**ACTIVITY:** Which lines of the listing below contain the word "class"? Copy each of them.

(RECORDS TO PROCESS begins)

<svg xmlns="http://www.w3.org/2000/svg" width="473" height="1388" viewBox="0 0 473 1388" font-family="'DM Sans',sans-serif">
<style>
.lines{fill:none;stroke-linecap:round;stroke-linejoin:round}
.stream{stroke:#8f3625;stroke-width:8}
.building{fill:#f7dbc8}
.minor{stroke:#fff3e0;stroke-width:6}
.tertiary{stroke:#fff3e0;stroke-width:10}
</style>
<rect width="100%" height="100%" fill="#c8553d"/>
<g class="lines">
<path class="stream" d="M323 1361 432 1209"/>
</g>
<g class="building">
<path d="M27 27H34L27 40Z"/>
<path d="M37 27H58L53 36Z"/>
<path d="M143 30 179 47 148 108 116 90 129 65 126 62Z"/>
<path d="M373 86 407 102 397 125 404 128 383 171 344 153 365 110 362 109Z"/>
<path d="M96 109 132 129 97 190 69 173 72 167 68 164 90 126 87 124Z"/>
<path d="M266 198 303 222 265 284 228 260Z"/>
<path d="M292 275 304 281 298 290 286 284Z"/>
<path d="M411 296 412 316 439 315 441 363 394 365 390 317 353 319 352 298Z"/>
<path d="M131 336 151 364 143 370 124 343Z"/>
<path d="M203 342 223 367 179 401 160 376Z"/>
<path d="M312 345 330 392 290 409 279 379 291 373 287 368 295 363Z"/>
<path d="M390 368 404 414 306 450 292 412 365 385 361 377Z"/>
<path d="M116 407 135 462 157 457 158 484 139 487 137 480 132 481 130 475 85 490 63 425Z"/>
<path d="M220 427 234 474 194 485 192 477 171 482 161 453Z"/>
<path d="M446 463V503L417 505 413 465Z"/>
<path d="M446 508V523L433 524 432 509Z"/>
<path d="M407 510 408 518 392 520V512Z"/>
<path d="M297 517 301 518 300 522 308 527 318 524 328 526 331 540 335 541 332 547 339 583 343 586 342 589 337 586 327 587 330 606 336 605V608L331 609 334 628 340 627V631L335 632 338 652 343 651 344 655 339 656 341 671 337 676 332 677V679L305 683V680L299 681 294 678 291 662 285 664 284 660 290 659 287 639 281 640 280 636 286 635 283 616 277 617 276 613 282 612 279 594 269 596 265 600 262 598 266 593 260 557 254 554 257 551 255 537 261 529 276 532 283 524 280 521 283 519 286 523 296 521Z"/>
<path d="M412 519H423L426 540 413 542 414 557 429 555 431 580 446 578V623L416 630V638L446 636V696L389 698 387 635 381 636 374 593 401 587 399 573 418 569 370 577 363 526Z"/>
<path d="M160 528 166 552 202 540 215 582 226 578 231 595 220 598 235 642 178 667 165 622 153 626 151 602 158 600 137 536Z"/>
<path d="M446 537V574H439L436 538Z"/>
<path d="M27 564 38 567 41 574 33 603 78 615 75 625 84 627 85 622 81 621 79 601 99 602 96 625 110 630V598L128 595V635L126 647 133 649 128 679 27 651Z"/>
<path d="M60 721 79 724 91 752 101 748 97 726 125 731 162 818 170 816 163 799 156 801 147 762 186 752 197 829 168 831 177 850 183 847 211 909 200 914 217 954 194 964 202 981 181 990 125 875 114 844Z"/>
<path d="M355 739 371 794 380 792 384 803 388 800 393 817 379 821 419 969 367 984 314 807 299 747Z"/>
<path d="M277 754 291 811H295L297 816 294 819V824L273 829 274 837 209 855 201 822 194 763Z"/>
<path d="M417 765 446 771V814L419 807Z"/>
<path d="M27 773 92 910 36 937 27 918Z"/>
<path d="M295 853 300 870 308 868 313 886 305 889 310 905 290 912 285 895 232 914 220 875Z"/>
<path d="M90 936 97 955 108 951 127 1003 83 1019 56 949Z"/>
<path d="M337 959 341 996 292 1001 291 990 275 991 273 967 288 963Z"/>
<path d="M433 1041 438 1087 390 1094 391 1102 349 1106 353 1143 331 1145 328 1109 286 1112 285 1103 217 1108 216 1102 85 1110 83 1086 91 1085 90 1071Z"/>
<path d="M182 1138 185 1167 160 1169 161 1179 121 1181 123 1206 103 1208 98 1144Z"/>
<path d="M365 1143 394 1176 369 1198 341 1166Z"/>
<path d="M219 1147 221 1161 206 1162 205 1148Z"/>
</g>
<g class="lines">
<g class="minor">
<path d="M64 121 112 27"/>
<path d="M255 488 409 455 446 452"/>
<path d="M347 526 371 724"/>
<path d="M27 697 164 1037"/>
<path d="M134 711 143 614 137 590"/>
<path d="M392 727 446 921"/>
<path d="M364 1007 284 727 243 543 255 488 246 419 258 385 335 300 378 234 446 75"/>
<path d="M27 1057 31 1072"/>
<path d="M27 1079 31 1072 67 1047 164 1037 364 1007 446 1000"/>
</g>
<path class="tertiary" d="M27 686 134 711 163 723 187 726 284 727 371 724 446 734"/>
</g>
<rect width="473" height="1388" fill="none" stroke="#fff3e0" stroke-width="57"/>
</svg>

(RECORDS TO PROCESS ends)

**ANSWER BOX:**
<g class="lines">
<path class="stream" d="M323 1361 432 1209"/>
<g class="building">
<g class="lines">
<g class="minor">
<path class="tertiary" d="M27 686 134 711 163 723 187 726 284 727 371 724 446 734"/>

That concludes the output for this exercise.